### RECORDS PROVIDED ###
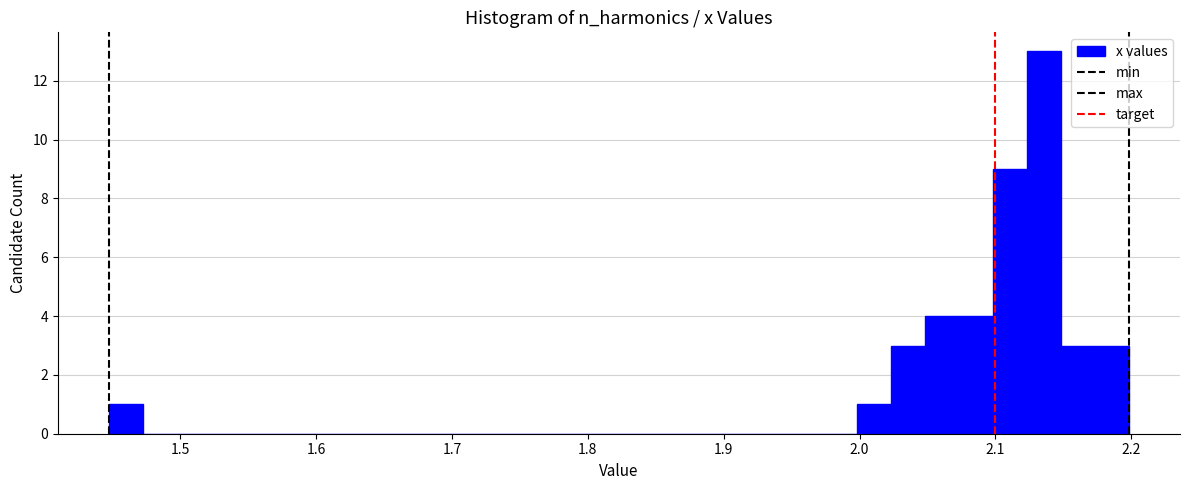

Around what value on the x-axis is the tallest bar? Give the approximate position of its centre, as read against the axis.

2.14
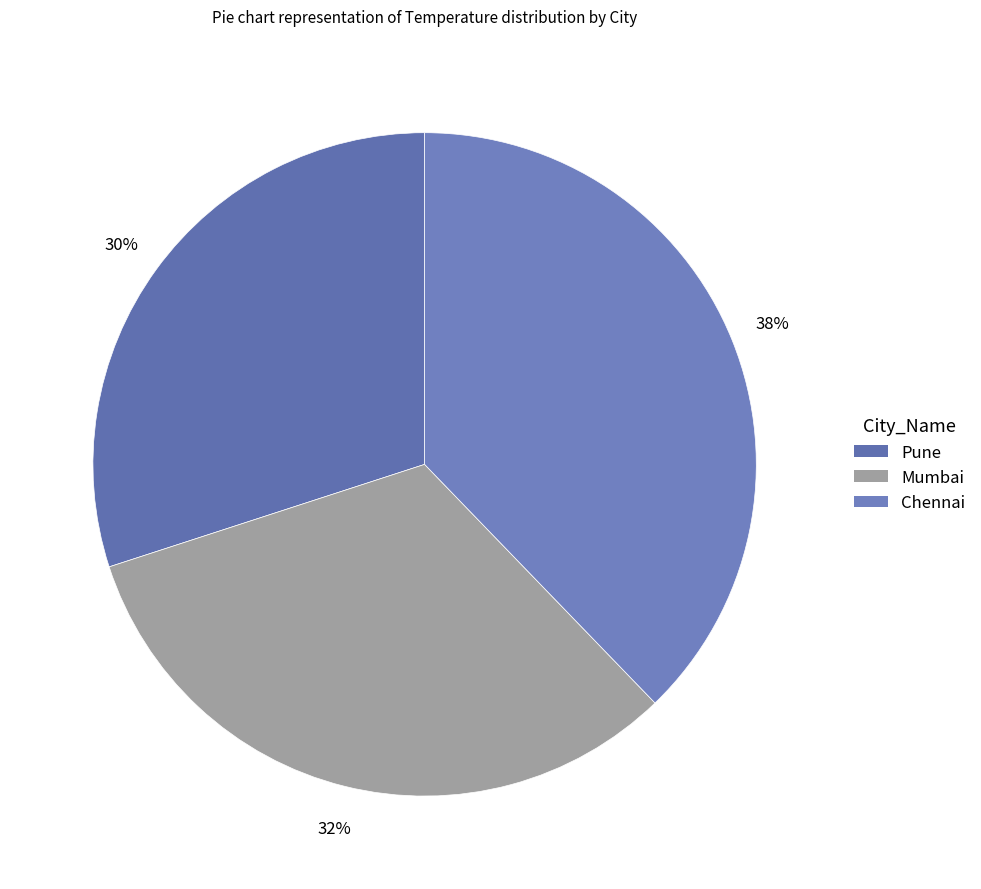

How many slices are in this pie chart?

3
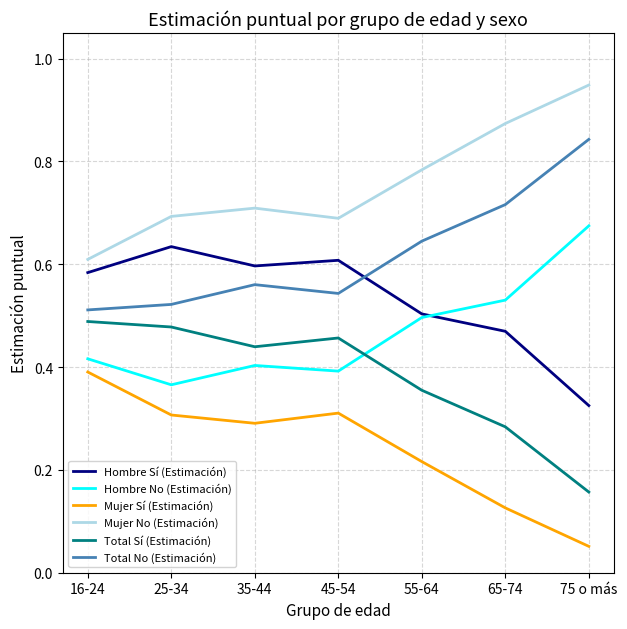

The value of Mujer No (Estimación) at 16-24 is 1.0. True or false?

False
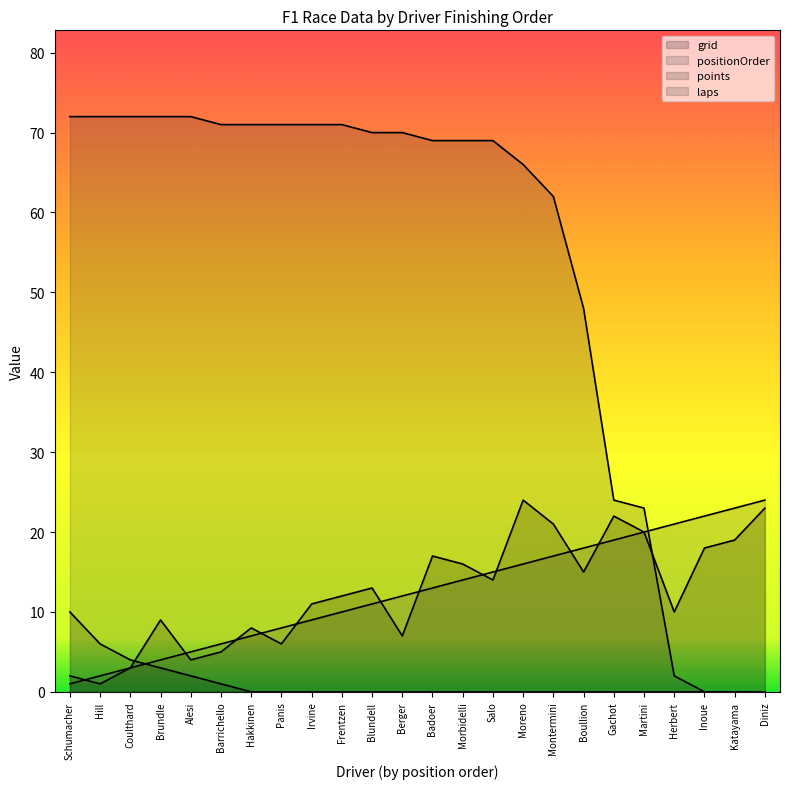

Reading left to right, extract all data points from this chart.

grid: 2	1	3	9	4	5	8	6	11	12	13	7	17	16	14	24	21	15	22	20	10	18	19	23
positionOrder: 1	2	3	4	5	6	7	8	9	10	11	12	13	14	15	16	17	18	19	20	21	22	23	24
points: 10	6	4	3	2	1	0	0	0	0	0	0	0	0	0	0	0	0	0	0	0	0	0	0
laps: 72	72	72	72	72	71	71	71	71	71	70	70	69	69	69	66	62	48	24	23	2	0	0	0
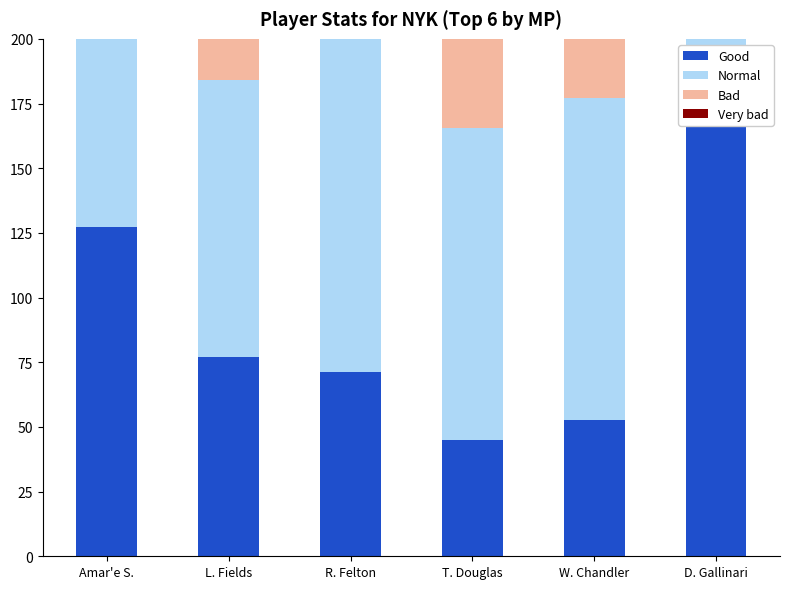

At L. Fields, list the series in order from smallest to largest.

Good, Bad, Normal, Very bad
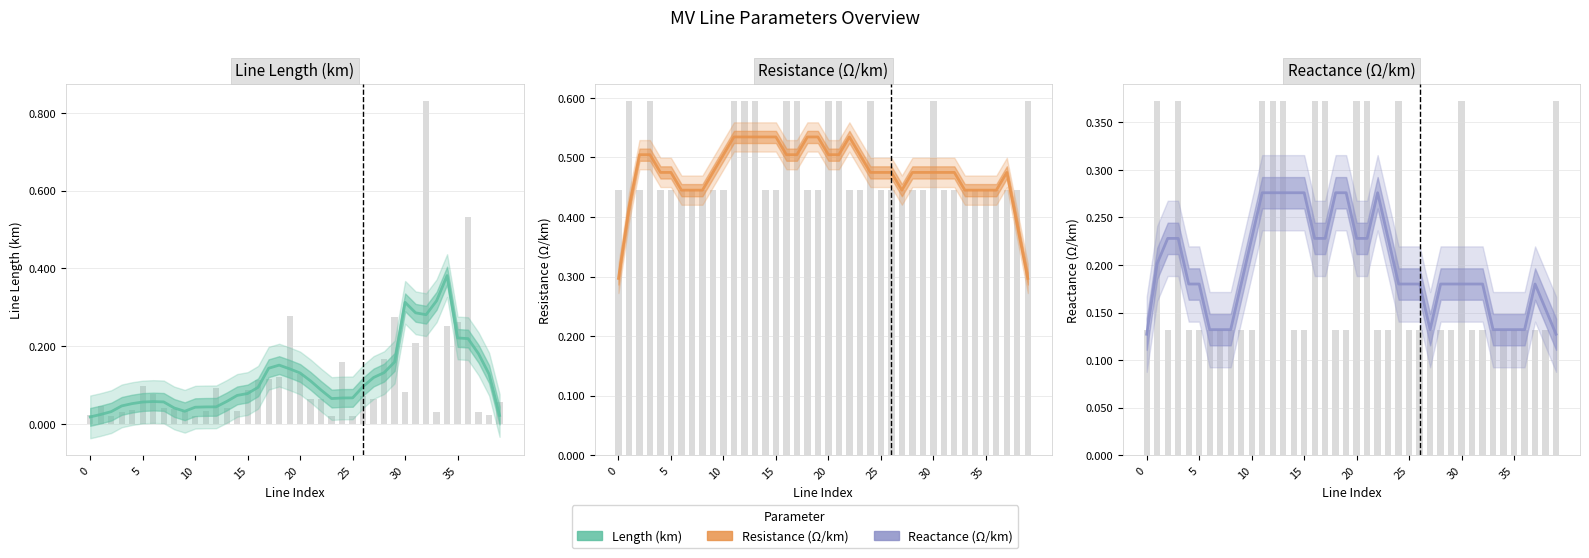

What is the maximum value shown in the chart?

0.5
###
● WHAT TO WORK ON
Copy out each entry above word for word, leaving out the pictures.

● EXERCISE RESPONSE
Around what value on the x-axis is the tallest bar? Give the approximate position of its centre, as read against the axis.

2.14

How many slices are in this pie chart?

3

The value of Mujer No (Estimación) at 16-24 is 1.0. True or false?

False

Reading left to right, extract all data points from this chart.

grid: 2	1	3	9	4	5	8	6	11	12	13	7	17	16	14	24	21	15	22	20	10	18	19	23
positionOrder: 1	2	3	4	5	6	7	8	9	10	11	12	13	14	15	16	17	18	19	20	21	22	23	24
points: 10	6	4	3	2	1	0	0	0	0	0	0	0	0	0	0	0	0	0	0	0	0	0	0
laps: 72	72	72	72	72	71	71	71	71	71	70	70	69	69	69	66	62	48	24	23	2	0	0	0

At L. Fields, list the series in order from smallest to largest.

Good, Bad, Normal, Very bad

What is the maximum value shown in the chart?

0.5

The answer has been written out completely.